In 2003, Groh coached senior quarterback Matt Schaub, who recovered from an early season shoulder injury, to complete a school-record 69.7 percent (281-403) of his passes for 2,952 yards and 18 touchdowns. Schaub closed his career with an MVP performance in Virginia's Continental Tire Bowl victory over Pittsburgh when he threw for 244 yards and a touchdown. He set nearly every major Virginia passing record, including career completions (506), career passing yards (7,502) and career touchdowns (56).
During the 2001 and 2002 seasons, Groh was instrumental in the development of wide receiver Billy McMullen into one of the top receivers in the nation. McMullen earned All-ACC honors for the second consecutive season as a senior in 2002 and is the second all-time leading receiver in conference history with 210 career receptions. McMullen received All-America distinction in 2001 after leading the ACC and ranking among the top 10 nationally in numerous receiving categories. He posted a school-record 83 receptions that season.
Groh returned to his alma mater after spending the 2000 season as an offensive assistant/quality control coach for the New York Jets, a team coached by his father and current UVa head football coach Al Groh. The Jets finished sixth in the NFL in passing offense that season.

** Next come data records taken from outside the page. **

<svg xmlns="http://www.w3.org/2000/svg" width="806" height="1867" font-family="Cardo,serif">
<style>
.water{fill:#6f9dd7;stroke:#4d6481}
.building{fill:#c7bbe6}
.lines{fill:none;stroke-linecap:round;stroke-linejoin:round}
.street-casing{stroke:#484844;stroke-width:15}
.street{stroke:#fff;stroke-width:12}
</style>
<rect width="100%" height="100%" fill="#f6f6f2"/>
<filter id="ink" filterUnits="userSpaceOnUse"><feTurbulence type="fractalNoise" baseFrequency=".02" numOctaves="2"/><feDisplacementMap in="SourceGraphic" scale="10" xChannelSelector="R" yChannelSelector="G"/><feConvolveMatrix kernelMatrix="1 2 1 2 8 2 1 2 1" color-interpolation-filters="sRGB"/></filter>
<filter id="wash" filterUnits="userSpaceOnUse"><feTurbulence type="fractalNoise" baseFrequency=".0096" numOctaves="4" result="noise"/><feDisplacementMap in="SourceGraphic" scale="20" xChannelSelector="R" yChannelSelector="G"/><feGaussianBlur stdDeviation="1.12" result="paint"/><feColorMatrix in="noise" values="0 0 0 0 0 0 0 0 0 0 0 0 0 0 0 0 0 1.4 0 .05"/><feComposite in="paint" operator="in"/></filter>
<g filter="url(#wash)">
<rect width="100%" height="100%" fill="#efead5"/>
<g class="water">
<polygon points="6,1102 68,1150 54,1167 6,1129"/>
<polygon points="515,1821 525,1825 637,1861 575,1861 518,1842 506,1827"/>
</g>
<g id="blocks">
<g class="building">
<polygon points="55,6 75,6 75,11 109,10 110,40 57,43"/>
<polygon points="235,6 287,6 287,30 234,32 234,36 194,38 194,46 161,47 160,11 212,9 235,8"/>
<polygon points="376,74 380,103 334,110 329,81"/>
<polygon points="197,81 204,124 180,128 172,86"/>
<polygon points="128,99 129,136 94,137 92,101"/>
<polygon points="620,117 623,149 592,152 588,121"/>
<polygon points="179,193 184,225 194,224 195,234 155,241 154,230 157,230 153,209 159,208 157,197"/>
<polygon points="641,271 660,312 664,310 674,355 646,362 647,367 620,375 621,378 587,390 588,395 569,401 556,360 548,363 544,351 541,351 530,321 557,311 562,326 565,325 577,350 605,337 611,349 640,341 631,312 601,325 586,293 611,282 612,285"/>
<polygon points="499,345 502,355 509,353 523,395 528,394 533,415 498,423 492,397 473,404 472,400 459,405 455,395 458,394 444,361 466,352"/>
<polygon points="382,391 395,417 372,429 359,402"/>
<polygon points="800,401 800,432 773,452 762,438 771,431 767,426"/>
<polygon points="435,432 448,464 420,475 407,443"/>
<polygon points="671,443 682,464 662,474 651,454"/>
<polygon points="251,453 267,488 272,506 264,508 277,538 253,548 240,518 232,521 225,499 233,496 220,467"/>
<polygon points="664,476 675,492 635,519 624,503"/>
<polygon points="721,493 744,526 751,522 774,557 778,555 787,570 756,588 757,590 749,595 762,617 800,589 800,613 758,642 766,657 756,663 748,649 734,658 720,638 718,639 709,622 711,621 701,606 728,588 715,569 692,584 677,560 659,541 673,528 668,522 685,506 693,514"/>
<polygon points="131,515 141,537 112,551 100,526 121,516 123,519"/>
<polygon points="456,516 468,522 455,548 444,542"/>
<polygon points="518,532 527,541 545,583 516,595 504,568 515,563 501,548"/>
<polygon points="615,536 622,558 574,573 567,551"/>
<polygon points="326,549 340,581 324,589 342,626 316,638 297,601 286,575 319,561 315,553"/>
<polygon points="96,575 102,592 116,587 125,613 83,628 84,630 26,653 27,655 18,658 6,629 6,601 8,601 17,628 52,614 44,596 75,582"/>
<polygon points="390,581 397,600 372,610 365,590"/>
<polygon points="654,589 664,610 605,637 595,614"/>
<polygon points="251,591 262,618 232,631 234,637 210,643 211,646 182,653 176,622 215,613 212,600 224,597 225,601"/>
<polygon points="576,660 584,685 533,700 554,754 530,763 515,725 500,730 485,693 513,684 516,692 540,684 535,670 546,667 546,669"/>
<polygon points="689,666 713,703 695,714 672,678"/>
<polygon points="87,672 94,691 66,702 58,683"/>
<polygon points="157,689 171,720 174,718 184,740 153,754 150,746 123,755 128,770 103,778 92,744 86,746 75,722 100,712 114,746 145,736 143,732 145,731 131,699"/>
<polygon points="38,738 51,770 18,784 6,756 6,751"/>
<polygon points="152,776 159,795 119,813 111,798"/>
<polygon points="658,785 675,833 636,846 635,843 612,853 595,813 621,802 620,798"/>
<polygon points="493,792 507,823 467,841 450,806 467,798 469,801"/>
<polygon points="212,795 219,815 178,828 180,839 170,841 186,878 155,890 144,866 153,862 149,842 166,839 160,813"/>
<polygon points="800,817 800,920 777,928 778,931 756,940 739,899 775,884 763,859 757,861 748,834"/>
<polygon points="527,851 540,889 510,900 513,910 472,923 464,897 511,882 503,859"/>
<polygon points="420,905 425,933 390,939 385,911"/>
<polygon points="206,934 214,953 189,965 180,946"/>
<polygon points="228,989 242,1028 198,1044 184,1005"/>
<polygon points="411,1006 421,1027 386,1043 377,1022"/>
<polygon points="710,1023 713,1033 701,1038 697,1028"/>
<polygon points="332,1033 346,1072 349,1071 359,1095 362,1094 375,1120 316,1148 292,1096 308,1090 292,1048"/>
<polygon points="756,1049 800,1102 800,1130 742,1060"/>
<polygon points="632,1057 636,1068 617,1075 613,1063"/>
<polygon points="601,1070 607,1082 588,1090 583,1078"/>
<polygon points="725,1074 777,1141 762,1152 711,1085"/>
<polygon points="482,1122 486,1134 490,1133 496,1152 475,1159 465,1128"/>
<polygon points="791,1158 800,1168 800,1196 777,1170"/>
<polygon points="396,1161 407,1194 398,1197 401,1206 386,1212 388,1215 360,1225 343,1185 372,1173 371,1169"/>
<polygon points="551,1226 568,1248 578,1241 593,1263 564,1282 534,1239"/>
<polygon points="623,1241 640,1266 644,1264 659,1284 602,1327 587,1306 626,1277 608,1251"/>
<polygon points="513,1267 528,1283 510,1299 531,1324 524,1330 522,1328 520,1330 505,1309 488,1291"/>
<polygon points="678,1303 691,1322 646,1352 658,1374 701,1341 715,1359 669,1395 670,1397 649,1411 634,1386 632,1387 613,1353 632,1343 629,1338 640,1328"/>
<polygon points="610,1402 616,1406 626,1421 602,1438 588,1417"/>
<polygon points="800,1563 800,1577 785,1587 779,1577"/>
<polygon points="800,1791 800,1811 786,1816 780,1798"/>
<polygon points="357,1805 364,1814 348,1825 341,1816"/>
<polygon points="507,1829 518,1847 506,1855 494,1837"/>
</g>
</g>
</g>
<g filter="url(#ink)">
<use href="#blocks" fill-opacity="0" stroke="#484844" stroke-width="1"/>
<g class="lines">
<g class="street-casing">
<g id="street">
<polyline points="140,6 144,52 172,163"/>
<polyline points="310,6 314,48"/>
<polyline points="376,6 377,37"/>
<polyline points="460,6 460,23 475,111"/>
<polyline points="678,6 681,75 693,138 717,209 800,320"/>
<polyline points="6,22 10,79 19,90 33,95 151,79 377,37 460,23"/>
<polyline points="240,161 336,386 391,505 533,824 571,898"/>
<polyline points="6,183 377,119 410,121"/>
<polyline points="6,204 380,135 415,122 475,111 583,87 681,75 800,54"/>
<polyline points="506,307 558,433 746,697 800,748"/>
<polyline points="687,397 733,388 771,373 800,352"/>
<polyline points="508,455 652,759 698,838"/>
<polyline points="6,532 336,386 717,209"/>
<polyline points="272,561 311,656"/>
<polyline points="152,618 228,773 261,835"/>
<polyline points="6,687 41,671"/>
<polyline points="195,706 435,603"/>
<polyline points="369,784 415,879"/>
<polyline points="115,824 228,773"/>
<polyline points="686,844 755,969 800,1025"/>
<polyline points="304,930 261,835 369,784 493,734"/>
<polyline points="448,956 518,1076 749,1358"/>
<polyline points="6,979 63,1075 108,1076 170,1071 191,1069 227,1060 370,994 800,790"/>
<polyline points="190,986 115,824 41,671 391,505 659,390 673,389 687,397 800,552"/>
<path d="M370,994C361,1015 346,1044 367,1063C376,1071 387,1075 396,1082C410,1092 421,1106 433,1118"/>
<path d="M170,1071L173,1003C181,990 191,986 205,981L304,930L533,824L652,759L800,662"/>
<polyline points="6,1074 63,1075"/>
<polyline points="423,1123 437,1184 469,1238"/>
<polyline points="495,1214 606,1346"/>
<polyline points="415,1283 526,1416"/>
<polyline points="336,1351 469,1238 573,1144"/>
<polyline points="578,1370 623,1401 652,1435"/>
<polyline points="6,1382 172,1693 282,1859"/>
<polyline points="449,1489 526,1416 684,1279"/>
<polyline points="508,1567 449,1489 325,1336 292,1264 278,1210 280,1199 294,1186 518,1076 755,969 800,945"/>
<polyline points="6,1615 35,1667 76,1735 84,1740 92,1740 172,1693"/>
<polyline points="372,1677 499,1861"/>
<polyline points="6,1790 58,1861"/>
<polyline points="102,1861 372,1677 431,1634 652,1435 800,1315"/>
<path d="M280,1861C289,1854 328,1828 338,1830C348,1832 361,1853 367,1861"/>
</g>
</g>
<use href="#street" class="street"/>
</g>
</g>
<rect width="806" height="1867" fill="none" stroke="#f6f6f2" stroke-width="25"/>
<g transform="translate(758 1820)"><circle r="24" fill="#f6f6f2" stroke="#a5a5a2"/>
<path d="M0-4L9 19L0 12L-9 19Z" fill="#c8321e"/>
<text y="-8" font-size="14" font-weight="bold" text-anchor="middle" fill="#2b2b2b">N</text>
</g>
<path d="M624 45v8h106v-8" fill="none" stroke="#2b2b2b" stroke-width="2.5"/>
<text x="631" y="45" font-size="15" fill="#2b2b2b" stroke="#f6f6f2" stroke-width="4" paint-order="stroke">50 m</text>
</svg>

Starting at quarterback in 1994-95 for former Virginia head coach George Welsh, Groh is the only signal-caller in school history to lead the team to nine wins and a bowl victory in back-to-back seasons. As a tri-captain in 1995, he helped lead Virginia to a 9-4 record, including a 34-27 victory over Georgia in the Peach Bowl, and a share of the ACC championship. During the regular season, he guided UVa to a 33-28 win over #2-ranked and previously unbeaten Florida State. Groh completed 19 passes for 302 yards and two touchdowns in that game as Virginia ended the Seminoles' 29-game winning streak against ACC teams. He earned second-team All-ACC honors in 1995 and received UVa's Joe Palumbo Award for self-sacrifice.
In 1994, Groh led the ACC and ranked 13th in the nation in passing as the Cavaliers finished 9-3 and defeated TCU 20-10 in the Independence Bowl. Groh was named MVP of the Independence Bowl after completing 14 passes for 199 yards and a touchdown. He played as a backup during the 1992 and 1993 seasons.
Groh completed 58.2 percent of his career passes (339-582) for 4,366 yards and 29 touchdowns. He finished his career in the top three in every UVa passing category and set numerous school season and single-game records. His 2,510 yards passing in 1995 was a school record until broken by Schaub in 2002.
He played his final season at UVa as a graduate student after receiving his undergraduate degree in rhetoric and communication studies from Virginia in 1995. He attended the Baltimore Ravens' training camp as a free agent in 1996 and later played in the World League for the Rhein Fire in 1997.
Groh, 34, was born in Charlottesville while his father was an assistant coach at UVa. He graduated from Randolph High School in Randolph, N.J., where he was a football and basketball standout.